AVC: What made you decide to revisit “Littlest Birds” for Pint Of Blood?

JH: I never had the band to record it properly. Unless you finish something the way you intended to do it, it’s always going to bother you. I play it all the time. I rewrote some of the words over the years, and I finally had the right band to be able to record it properly. There’s a lot of stuff that I would re-record. I never thought that the songs on Catalpa were a done deal. My feeling about music is that it really is about how the song is being performed in the moment. So I definitely see every song as a malleable entity.

AVC: What’s it like to take on a song like Townes Van Zandt’s  “Rex’s Blues”?

JH: I’d sat with that song for so many years, and I’d heard it in so many different ways, to the point where that’s what I have to say about that song. I have a lot of different ways that I imagine performing that song. A song isn’t going to stay alive unless you keep playing it, and keep bringing new things to it, and keep feeling it. I think it’s a symbiotic and important process. I think about how Johnny Cash covered songs, and totally reinvented them, and how important that’s been for the culture. I think I have a similar, proper lack of taking a song too seriously, that you can’t get inside of it in a way that’s most personally sincere. I think to be overly ginger with a song is to disrespect it and to disrespect yourself.

AVC: You used to live in Austin, and on The Living And The Dead, the city kind of floats around the record. You mention it a few times in “Corrido Por Buddy,” and “Fox In Its Hole” is about squatting in the city. When you come through Austin now, does it still feel like the same city to you?

JH: Everywhere I go, I see the ghosts of my past experiences there. It’s interesting. I just look at the spots, and it’s like going back to any place you used to live. The places that I spent time at were so—it was such a non-commercial experience when I lived there. I think I never went into a bar and bought a drink. We would hang out at people’s houses, and then I would play music on the street.

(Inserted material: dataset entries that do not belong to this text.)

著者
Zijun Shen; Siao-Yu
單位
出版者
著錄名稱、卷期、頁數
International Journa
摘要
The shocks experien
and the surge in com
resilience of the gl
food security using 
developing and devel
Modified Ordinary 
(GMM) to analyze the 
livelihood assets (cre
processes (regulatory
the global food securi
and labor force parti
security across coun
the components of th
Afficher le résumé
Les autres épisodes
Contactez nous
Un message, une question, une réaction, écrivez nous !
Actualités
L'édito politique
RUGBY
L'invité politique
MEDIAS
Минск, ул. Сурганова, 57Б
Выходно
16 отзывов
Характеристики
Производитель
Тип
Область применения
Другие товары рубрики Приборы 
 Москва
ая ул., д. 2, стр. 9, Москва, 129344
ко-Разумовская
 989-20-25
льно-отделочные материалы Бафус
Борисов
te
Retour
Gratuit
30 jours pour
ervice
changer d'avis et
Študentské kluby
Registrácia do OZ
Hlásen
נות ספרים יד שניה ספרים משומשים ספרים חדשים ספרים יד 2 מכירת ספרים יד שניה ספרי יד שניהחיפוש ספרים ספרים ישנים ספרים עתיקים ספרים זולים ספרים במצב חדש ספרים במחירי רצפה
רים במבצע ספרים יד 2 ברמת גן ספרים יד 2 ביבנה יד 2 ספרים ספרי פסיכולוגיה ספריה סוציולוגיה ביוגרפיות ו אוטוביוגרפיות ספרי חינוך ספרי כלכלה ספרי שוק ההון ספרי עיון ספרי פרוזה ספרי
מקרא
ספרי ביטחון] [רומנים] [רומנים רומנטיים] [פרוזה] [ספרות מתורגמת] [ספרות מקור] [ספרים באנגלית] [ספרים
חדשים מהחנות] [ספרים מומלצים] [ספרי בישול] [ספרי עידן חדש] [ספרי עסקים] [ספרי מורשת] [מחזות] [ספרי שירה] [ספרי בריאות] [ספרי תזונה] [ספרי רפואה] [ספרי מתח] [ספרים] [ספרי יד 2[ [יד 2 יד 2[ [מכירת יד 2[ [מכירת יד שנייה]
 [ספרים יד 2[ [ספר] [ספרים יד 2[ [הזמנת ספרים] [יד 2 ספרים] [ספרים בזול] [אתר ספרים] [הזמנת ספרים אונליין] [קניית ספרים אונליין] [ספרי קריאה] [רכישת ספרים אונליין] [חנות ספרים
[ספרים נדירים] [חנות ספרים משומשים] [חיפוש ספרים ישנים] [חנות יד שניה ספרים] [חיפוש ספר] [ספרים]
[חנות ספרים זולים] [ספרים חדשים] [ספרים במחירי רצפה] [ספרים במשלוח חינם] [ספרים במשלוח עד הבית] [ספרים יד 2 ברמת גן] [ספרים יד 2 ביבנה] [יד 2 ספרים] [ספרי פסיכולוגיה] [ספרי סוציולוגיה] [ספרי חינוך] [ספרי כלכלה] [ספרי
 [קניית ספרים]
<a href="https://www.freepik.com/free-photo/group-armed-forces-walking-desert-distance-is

The areas that I spent time in were really close to [UT]. Those areas are constantly in flux, but they’re also pretty stable. The same kind of things are going to go on. The actual scenes that I remember are pretty similar.

AVC: You’ve collaborated with David Dondero, Chuck Ragan, Greg Graffin, Sage Francis, David Gray, and Booker T. Jones—

JH: No, that’s not right. None of those were collaborations. That was me being hired to work for them.

AVC: What’s it like to get those sort of phone calls?

JH: It’s different every time. Chuck Ragan never paid me, and we didn’t talk about money, so that was a real bummer. I needed the money, so I was incredibly insulted. Working with Dave Dondero, he’s someone I admire and love, so that was great to get the call from him. Working with Greg Graffin was super cool. I appreciate that he wanted me to be on that record.

AVC: That’s a pretty eclectic group. Are your tastes that broad?

JH: Yeah, my tastes are broad. But those are all singer-songwriters, really, all those people. They’re all great songwriters, but I wouldn’t say that there’s any extreme breadth between any of those people. I find it interesting when people think that they know what kind of music I like, or what I listen to. People tell me all the time, “Oh, you’d love her!” They’re usually wrong. If anybody says that, it usually means they’re totally wrong. I don’t give a fuck. It’s just nonsense. It doesn’t make any sense to me.